A habilidade de humor cínico de Sorrentino é ainda mais evidente quando se impõe a corrida agenda de um festival um filme de envergadura fraca como Piuma. O título já diz tudo. É leve de deixar o vento levar, como uma pluma, a história de dois namorados adolescentes que detonam a confusão em família quanda a garota engravida. Seguem situações estereotipadas e diálogos histriônicos que só parecem estar numa seleção da qual se espera inovação por algum tipo de interesse entre produtores locais e o comando de Veneza. Já houve coisa pior, é verdade, em se tratando de filmes da casa. Mas isso parecia ter mudado com a volta de Alberto Barbera à direção. Que seja caso único, aliás muito vaiado pelos poucos jornalistas que levantaram cedo para ver o filme de Roan Johnson.

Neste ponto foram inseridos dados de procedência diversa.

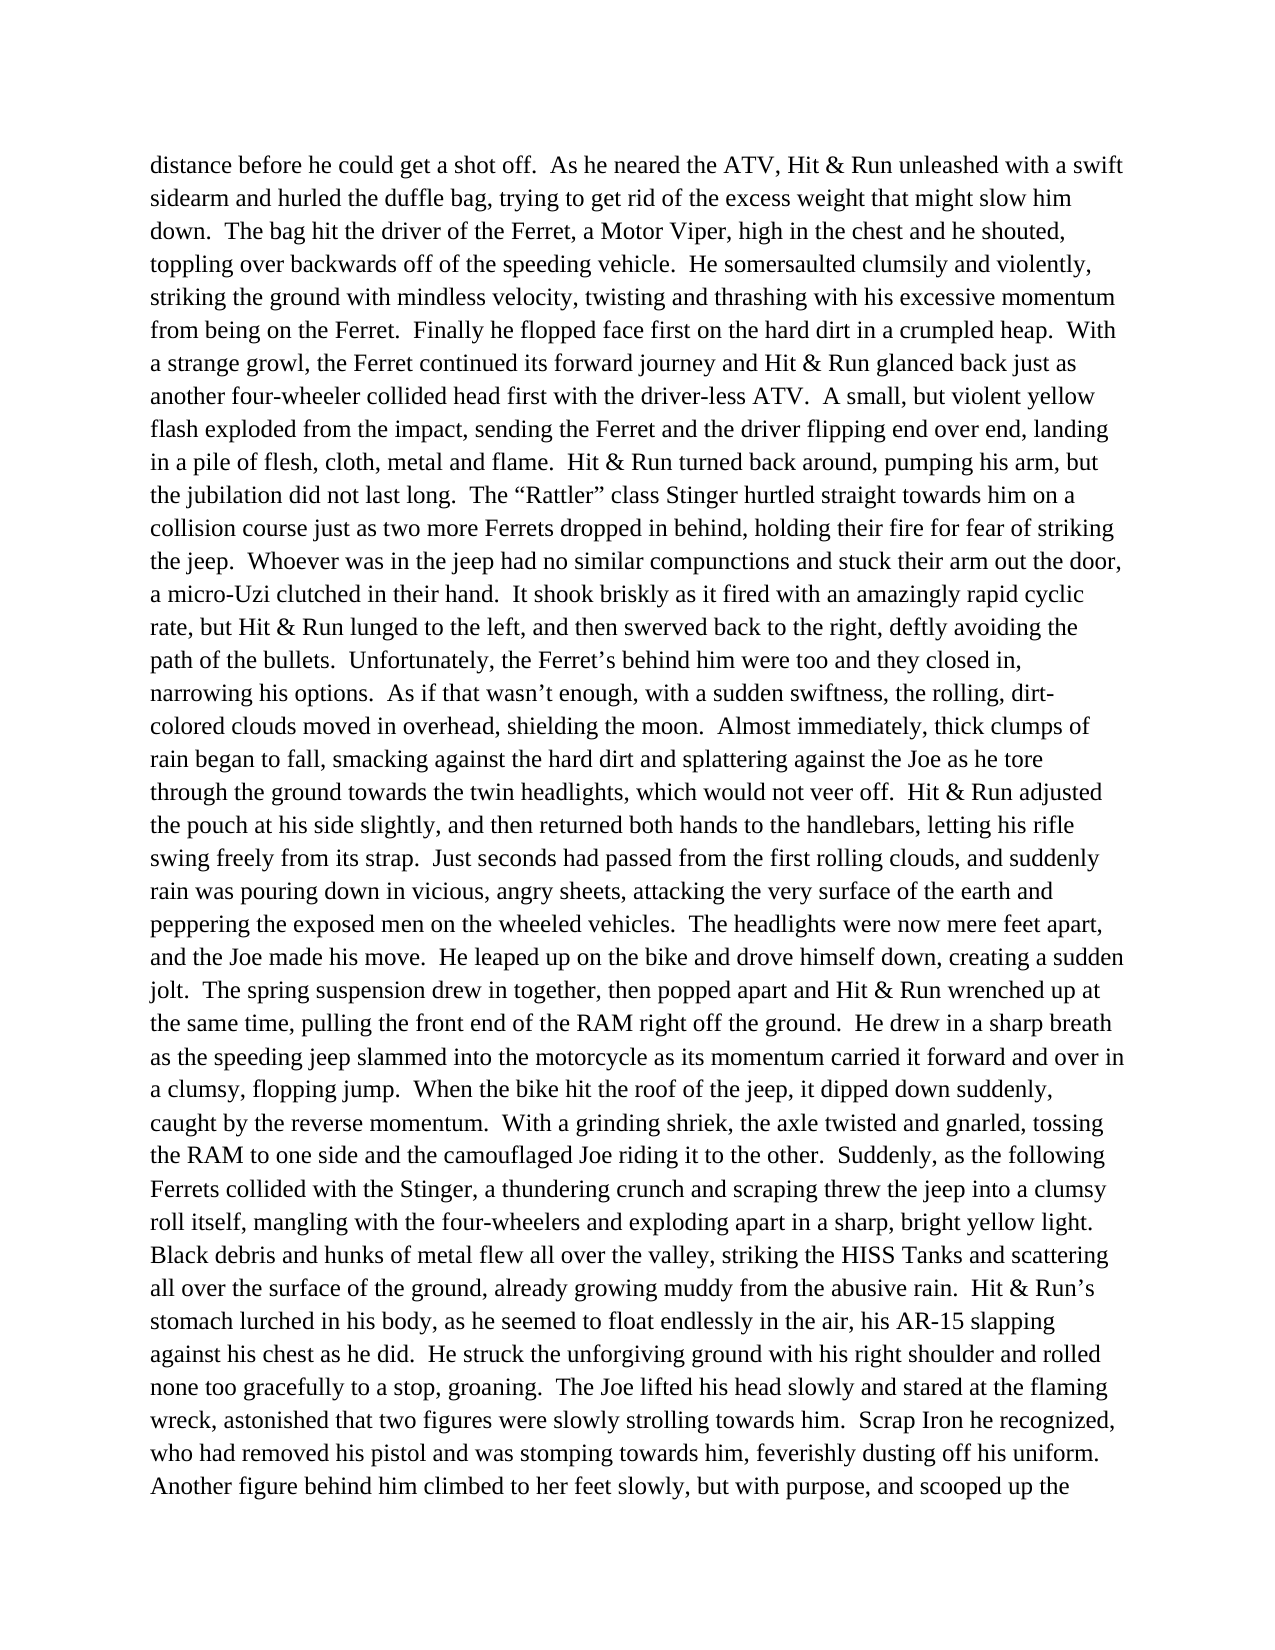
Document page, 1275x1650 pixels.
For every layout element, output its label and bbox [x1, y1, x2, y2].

text [150, 150, 1125, 1499]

Em outra linguagem, e também em nível um pouco mais apurado, veio o documentário local Spira Mirabilis. Depois de Veneza de certo modo ter inovado ao premiar com o Leão de Ouro Sacro GRA, de Gianfranco Rosi, e Berlim ter seguido na mesma batida com o filme seguinte deste, Fuocoammare, havia certa expectativa em conhecer a proposta da dupla Massimo D’Anolfi e Martina Parenti. E ela tem seu atrativo, um refinamento, em situações que vão sendo exploradas em paralelo. Há artesões que constróem grandes instrumentos de metal para percurssão, como tambores que se vê sendo tocados nas ruas das capitais européias. Em outro quadro, um cientista japonês estuda minúsculos seres do mar que saberemos serem medusas imortais, enquanto se acompanha ainda o restauro eterno do Duomo de Milão, ou ainda se houve uma voz feminina em francês narrar num cinema abandonado texto famoso de Borges sobre a imortalidade. No curso do filme não se explica o contexto de cada quadro e saberemos das intenções apenas ao final. São duas horas de duração e se exige empenho nem sempre recompensado. Pelo tratamento gráfico e imagens bonitas, com diálogos raros e mais no momento final, nota se certa semelhança com o cinema de Rosi. O que não é exatamente um ponto favorável porque este também tem momentos desequilibrados em seu cinema.